### Directions for this task
Up to and including the line that holds "## C**hallenges and Troubleshooting**", copy every line of the records below exactly, starting at the first; leave pictures out.

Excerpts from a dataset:
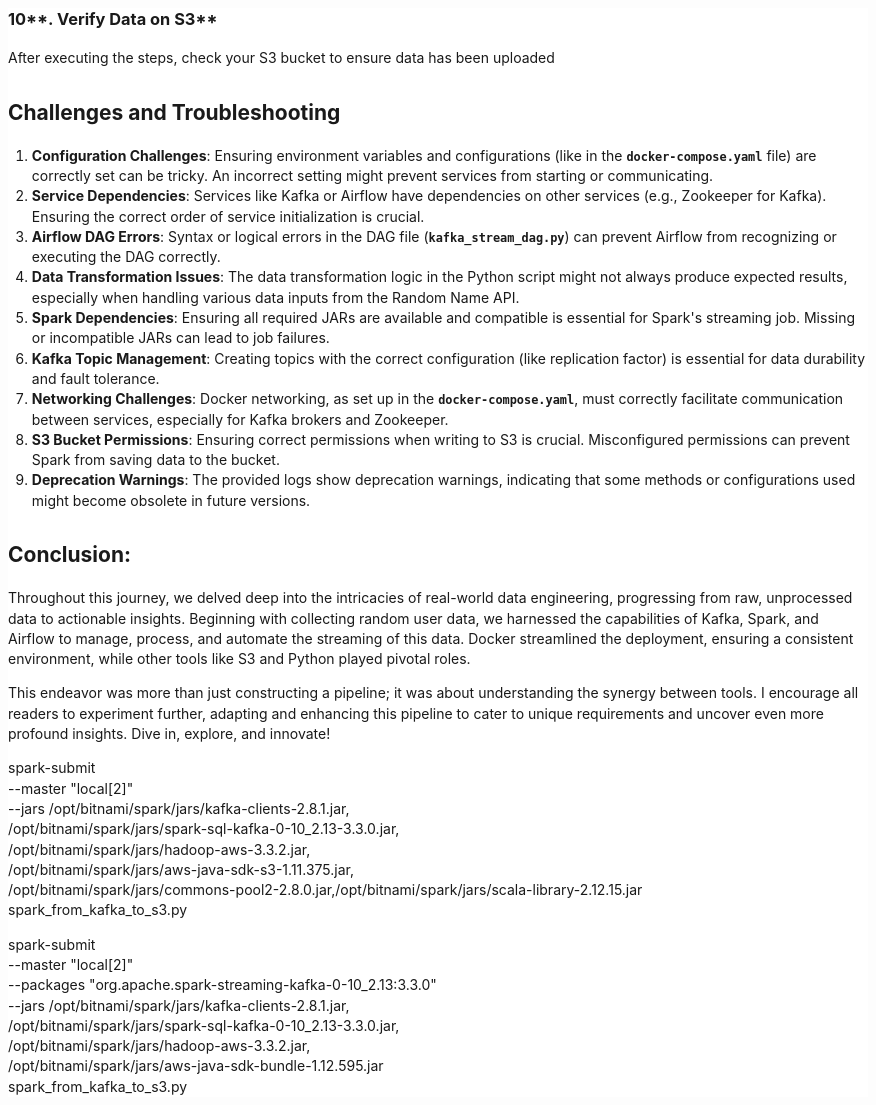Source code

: ### 10**. Verify Data on S3**

After executing the steps, check your S3 bucket to ensure data has been uploaded

## C**hallenges and Troubleshooting**

1. **Configuration Challenges**: Ensuring environment variables and configurations (like in the **`docker-compose.yaml`** file) are correctly set can be tricky. An incorrect setting might prevent services from starting or communicating.
2. **Service Dependencies**: Services like Kafka or Airflow have dependencies on other services (e.g., Zookeeper for Kafka). Ensuring the correct order of service initialization is crucial.
3. **Airflow DAG Errors**: Syntax or logical errors in the DAG file (**`kafka_stream_dag.py`**) can prevent Airflow from recognizing or executing the DAG correctly.
4. **Data Transformation Issues**: The data transformation logic in the Python script might not always produce expected results, especially when handling various data inputs from the Random Name API.
5. **Spark Dependencies**: Ensuring all required JARs are available and compatible is essential for Spark's streaming job. Missing or incompatible JARs can lead to job failures.
6. **Kafka Topic Management**: Creating topics with the correct configuration (like replication factor) is essential for data durability and fault tolerance.
7. **Networking Challenges**: Docker networking, as set up in the **`docker-compose.yaml`**, must correctly facilitate communication between services, especially for Kafka brokers and Zookeeper.
8. **S3 Bucket Permissions**: Ensuring correct permissions when writing to S3 is crucial. Misconfigured permissions can prevent Spark from saving data to the bucket.
9. **Deprecation Warnings**: The provided logs show deprecation warnings, indicating that some methods or configurations used might become obsolete in future versions.

## **Conclusion:**

Throughout this journey, we delved deep into the intricacies of real-world data engineering, progressing from raw, unprocessed data to actionable insights. Beginning with collecting random user data, we harnessed the capabilities of Kafka, Spark, and Airflow to manage, process, and automate the streaming of this data. Docker streamlined the deployment, ensuring a consistent environment, while other tools like S3 and Python played pivotal roles.

This endeavor was more than just constructing a pipeline; it was about understanding the synergy between tools. I encourage all readers to experiment further, adapting and enhancing this pipeline to cater to unique requirements and uncover even more profound insights. Dive in, explore, and innovate!



spark-submit \
--master "local[2]" \
--jars /opt/bitnami/spark/jars/kafka-clients-2.8.1.jar,\
/opt/bitnami/spark/jars/spark-sql-kafka-0-10_2.13-3.3.0.jar,\
/opt/bitnami/spark/jars/hadoop-aws-3.3.2.jar,\
/opt/bitnami/spark/jars/aws-java-sdk-s3-1.11.375.jar,\
/opt/bitnami/spark/jars/commons-pool2-2.8.0.jar,/opt/bitnami/spark/jars/scala-library-2.12.15.jar  \
spark_from_kafka_to_s3.py 

spark-submit \
--master "local[2]" \
--packages "org.apache.spark-streaming-kafka-0-10_2.13:3.3.0" \
--jars /opt/bitnami/spark/jars/kafka-clients-2.8.1.jar,\
/opt/bitnami/spark/jars/spark-sql-kafka-0-10_2.13-3.3.0.jar,\
/opt/bitnami/spark/jars/hadoop-aws-3.3.2.jar,\
/opt/bitnami/spark/jars/aws-java-sdk-bundle-1.12.595.jar \
spark_from_kafka_to_s3.py 
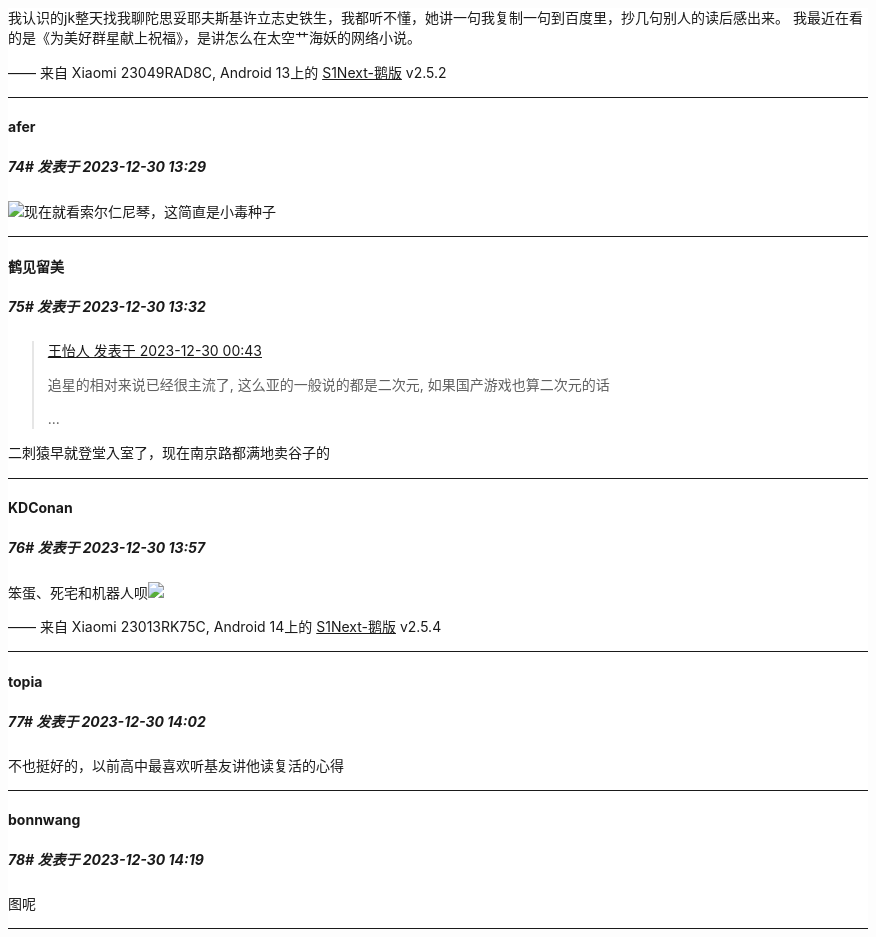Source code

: 我认识的jk整天找我聊陀思妥耶夫斯基许立志史铁生，我都听不懂，她讲一句我复制一句到百度里，抄几句别人的读后感出来。
我最近在看的是《为美好群星献上祝福》，是讲怎么在太空艹海妖的网络小说。

—— 来自 Xiaomi 23049RAD8C, Android 13上的 [S1Next-鹅版](https://github.com/ykrank/S1-Next/releases) v2.5.2


*****

####  afer  
##### 74#       发表于 2023-12-30 13:29

<img src="https://static.saraba1st.com/image/smiley/face2017/037.png" referrerpolicy="no-referrer">现在就看索尔仁尼琴，这简直是小毒种子

*****

####  鹤见留美  
##### 75#       发表于 2023-12-30 13:32

<blockquote><a href="httphttps://bbs.saraba1st.com/2b/forum.php?mod=redirect&amp;goto=findpost&amp;pid=63481838&amp;ptid=2165932" target="_blank">王怡人 发表于 2023-12-30 00:43</a>

追星的相对来说已经很主流了, 这么亚的一般说的都是二次元, 如果国产游戏也算二次元的话

 ...</blockquote>
二刺猿早就登堂入室了，现在南京路都满地卖谷子的


*****

####  KDConan  
##### 76#       发表于 2023-12-30 13:57

笨蛋、死宅和机器人呗<img src="https://static.saraba1st.com/image/smiley/face2017/044.png" referrerpolicy="no-referrer">

—— 来自 Xiaomi 23013RK75C, Android 14上的 [S1Next-鹅版](https://github.com/ykrank/S1-Next/releases) v2.5.4

*****

####  topia  
##### 77#       发表于 2023-12-30 14:02

不也挺好的，以前高中最喜欢听基友讲他读复活的心得


*****

####  bonnwang  
##### 78#       发表于 2023-12-30 14:19

图呢


*****

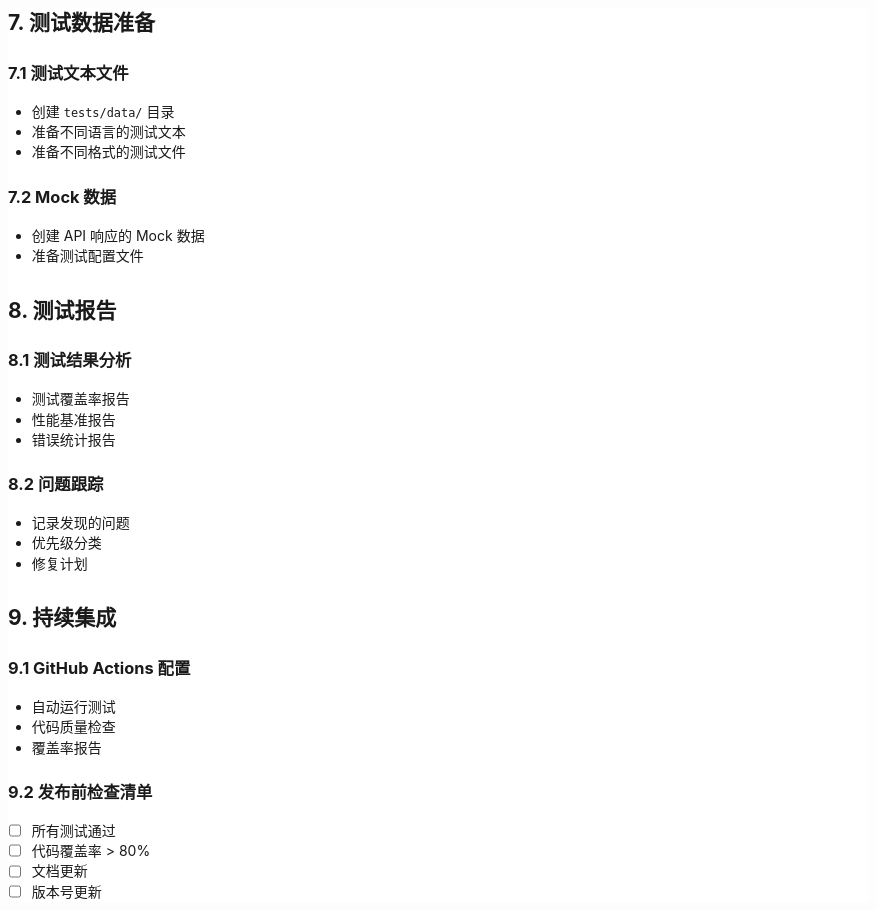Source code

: ## 7. 测试数据准备

### 7.1 测试文本文件
- 创建 `tests/data/` 目录
- 准备不同语言的测试文本
- 准备不同格式的测试文件

### 7.2 Mock 数据
- 创建 API 响应的 Mock 数据
- 准备测试配置文件

## 8. 测试报告

### 8.1 测试结果分析
- 测试覆盖率报告
- 性能基准报告
- 错误统计报告

### 8.2 问题跟踪
- 记录发现的问题
- 优先级分类
- 修复计划

## 9. 持续集成

### 9.1 GitHub Actions 配置
- 自动运行测试
- 代码质量检查
- 覆盖率报告

### 9.2 发布前检查清单
- [ ] 所有测试通过
- [ ] 代码覆盖率 > 80%
- [ ] 文档更新
- [ ] 版本号更新 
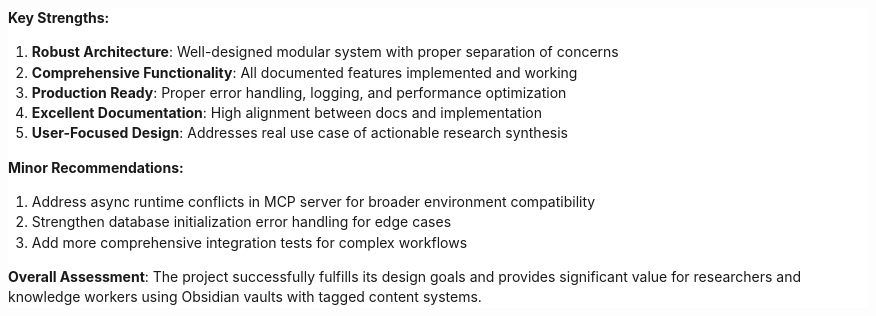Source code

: **Key Strengths:**
1. **Robust Architecture**: Well-designed modular system with proper separation of concerns
2. **Comprehensive Functionality**: All documented features implemented and working
3. **Production Ready**: Proper error handling, logging, and performance optimization
4. **Excellent Documentation**: High alignment between docs and implementation
5. **User-Focused Design**: Addresses real use case of actionable research synthesis

**Minor Recommendations:**
1. Address async runtime conflicts in MCP server for broader environment compatibility
2. Strengthen database initialization error handling for edge cases
3. Add more comprehensive integration tests for complex workflows

**Overall Assessment**: The project successfully fulfills its design goals and provides significant value for researchers and knowledge workers using Obsidian vaults with tagged content systems.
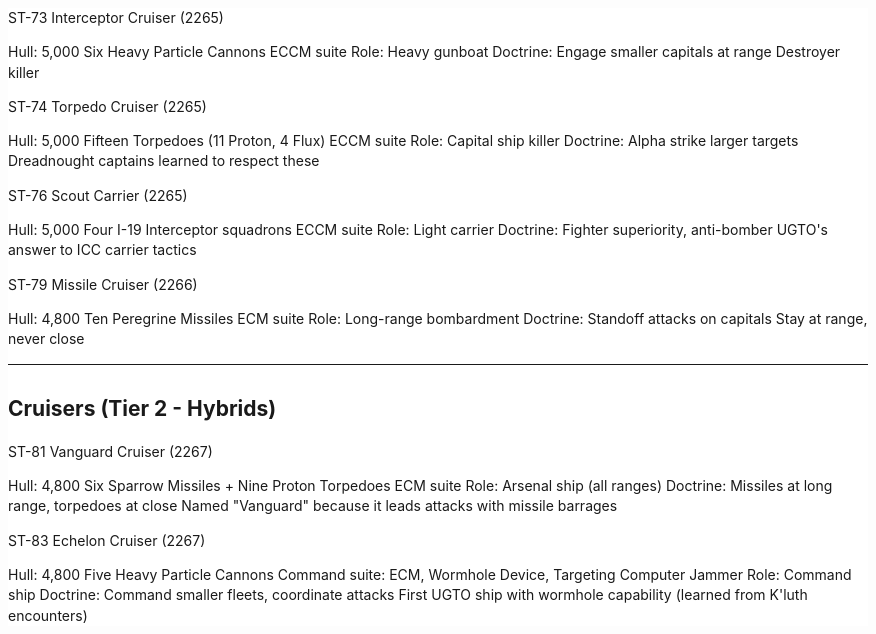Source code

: ST-73 Interceptor Cruiser (2265)

Hull: 5,000
Six Heavy Particle Cannons
ECCM suite
Role: Heavy gunboat
Doctrine: Engage smaller capitals at range
Destroyer killer

ST-74 Torpedo Cruiser (2265)

Hull: 5,000
Fifteen Torpedoes (11 Proton, 4 Flux)
ECCM suite
Role: Capital ship killer
Doctrine: Alpha strike larger targets
Dreadnought captains learned to respect these

ST-76 Scout Carrier (2265)

Hull: 5,000
Four I-19 Interceptor squadrons
ECCM suite
Role: Light carrier
Doctrine: Fighter superiority, anti-bomber
UGTO's answer to ICC carrier tactics

ST-79 Missile Cruiser (2266)

Hull: 4,800
Ten Peregrine Missiles
ECM suite
Role: Long-range bombardment
Doctrine: Standoff attacks on capitals
Stay at range, never close

----------------------------------------------
Cruisers (Tier 2 - Hybrids)
----------------------------------------------

ST-81 Vanguard Cruiser (2267)

Hull: 4,800
Six Sparrow Missiles + Nine Proton Torpedoes
ECM suite
Role: Arsenal ship (all ranges)
Doctrine: Missiles at long range, torpedoes at close
Named "Vanguard" because it leads attacks with missile barrages

ST-83 Echelon Cruiser (2267)

Hull: 4,800
Five Heavy Particle Cannons
Command suite: ECM, Wormhole Device, Targeting Computer Jammer
Role: Command ship
Doctrine: Command smaller fleets, coordinate attacks
First UGTO ship with wormhole capability (learned from K'luth encounters)
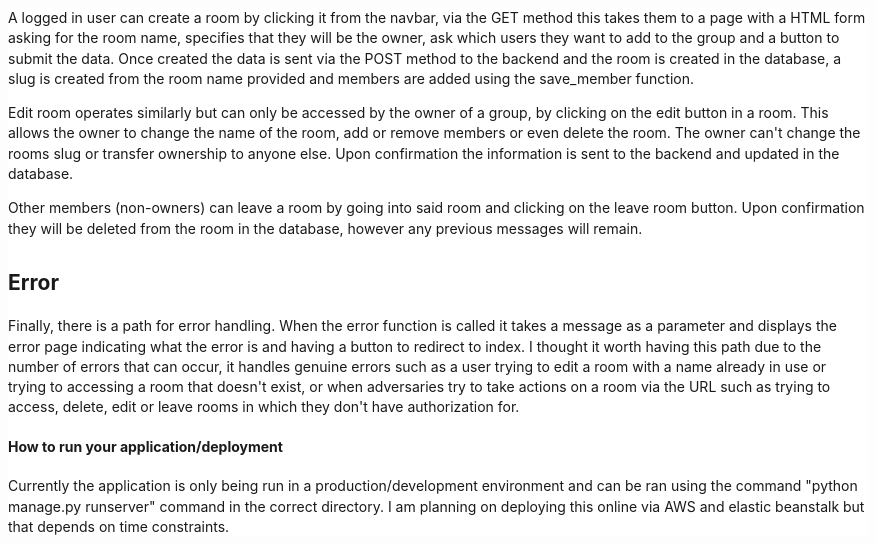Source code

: A logged in user can create a room by clicking it from the navbar, via the GET method this takes them to a page with a HTML form asking for the room name, specifies that they will be the owner, ask which users they want to add to the group and a button to submit the data. Once created the data is sent via the POST method to the backend and the room is created in the database, a slug is created from the room name provided and members are added using the save_member function. 

Edit room operates similarly but can only be accessed by the owner of a group, by clicking on the edit button in a room. This allows the owner to change the name of the room, add or remove members or even delete the room. The owner can't change the rooms slug or transfer ownership to anyone else. Upon confirmation the information is sent to the backend and updated in the database. 

Other members (non-owners) can leave a room by going into said room and clicking on the leave room button. Upon confirmation they will be deleted from the room in the database, however any previous messages will remain. 

## Error

Finally, there is a path for error handling. When the error function is called it takes a message as a parameter and displays the error page indicating what the error is and having a button to redirect to index. I thought it worth having this path due to the number of errors that can occur, it handles genuine errors such as a user trying to edit a room with a name already in use or trying to accessing a room that doesn't exist, or when adversaries try to take actions on a room via the URL such as trying to access, delete, edit or leave rooms in which they don't have authorization for.   

#### How to run your application/deployment 

Currently the application is only being run in a production/development environment and can be ran using the command "python manage.py runserver" command in the correct directory. I am planning on deploying this online via AWS and elastic beanstalk but that depends on time constraints. 
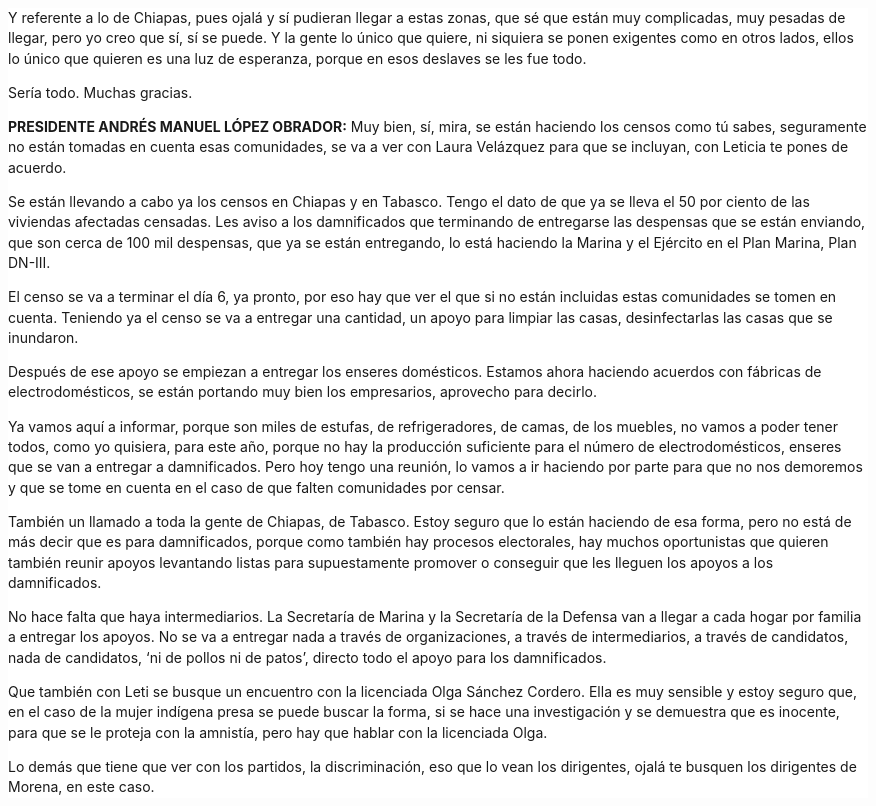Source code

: Y referente a lo de Chiapas, pues ojalá y sí pudieran llegar a estas zonas,
que sé que están muy complicadas, muy pesadas de llegar, pero yo creo que sí,
sí se puede. Y la gente lo único que quiere, ni siquiera se ponen exigentes
como en otros lados, ellos lo único que quieren es una luz de esperanza,
porque en esos deslaves se les fue todo.

Sería todo. Muchas gracias.

**PRESIDENTE ANDRÉS MANUEL LÓPEZ OBRADOR:** Muy bien, sí, mira, se están
haciendo los censos como tú sabes, seguramente no están tomadas en cuenta esas
comunidades, se va a ver con Laura Velázquez para que se incluyan, con Leticia
te pones de acuerdo.

Se están llevando a cabo ya los censos en Chiapas y en Tabasco. Tengo el dato
de que ya se lleva el 50 por ciento de las viviendas afectadas censadas. Les
aviso a los damnificados que terminando de entregarse las despensas que se
están enviando, que son cerca de 100 mil despensas, que ya se están
entregando, lo está haciendo la Marina y el Ejército en el Plan Marina, Plan
DN-III.

El censo se va a terminar el día 6, ya pronto, por eso hay que ver el que si
no están incluidas estas comunidades se tomen en cuenta. Teniendo ya el censo
se va a entregar una cantidad, un apoyo para limpiar las casas, desinfectarlas
las casas que se inundaron.

Después de ese apoyo se empiezan a entregar los enseres domésticos. Estamos
ahora haciendo acuerdos con fábricas de electrodomésticos, se están portando
muy bien los empresarios, aprovecho para decirlo.

Ya vamos aquí a informar, porque son miles de estufas, de refrigeradores, de
camas, de los muebles, no vamos a poder tener todos, como yo quisiera, para
este año, porque no hay la producción suficiente para el número de
electrodomésticos, enseres que se van a entregar a damnificados. Pero hoy
tengo una reunión, lo vamos a ir haciendo por parte para que no nos demoremos
y que se tome en cuenta en el caso de que falten comunidades por censar.

También un llamado a toda la gente de Chiapas, de Tabasco. Estoy seguro que lo
están haciendo de esa forma, pero no está de más decir que es para
damnificados, porque como también hay procesos electorales, hay muchos
oportunistas que quieren también reunir apoyos levantando listas para
supuestamente promover o conseguir que les lleguen los apoyos a los
damnificados.

No hace falta que haya intermediarios. La Secretaría de Marina y la Secretaría
de la Defensa van a llegar a cada hogar por familia a entregar los apoyos. No
se va a entregar nada a través de organizaciones, a través de intermediarios,
a través de candidatos, nada de candidatos, ‘ni de pollos ni de patos’,
directo todo el apoyo para los damnificados.

Que también con Leti se busque un encuentro con la licenciada Olga Sánchez
Cordero. Ella es muy sensible y estoy seguro que, en el caso de la mujer
indígena presa se puede buscar la forma, si se hace una investigación y se
demuestra que es inocente, para que se le proteja con la amnistía, pero hay
que hablar con la licenciada Olga.

Lo demás que tiene que ver con los partidos, la discriminación, eso que lo
vean los dirigentes, ojalá te busquen los dirigentes de Morena, en este caso.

### Answer for this exercise
Source code

: ### 10**. Verify Data on S3**

After executing the steps, check your S3 bucket to ensure data has been uploaded

## C**hallenges and Troubleshooting**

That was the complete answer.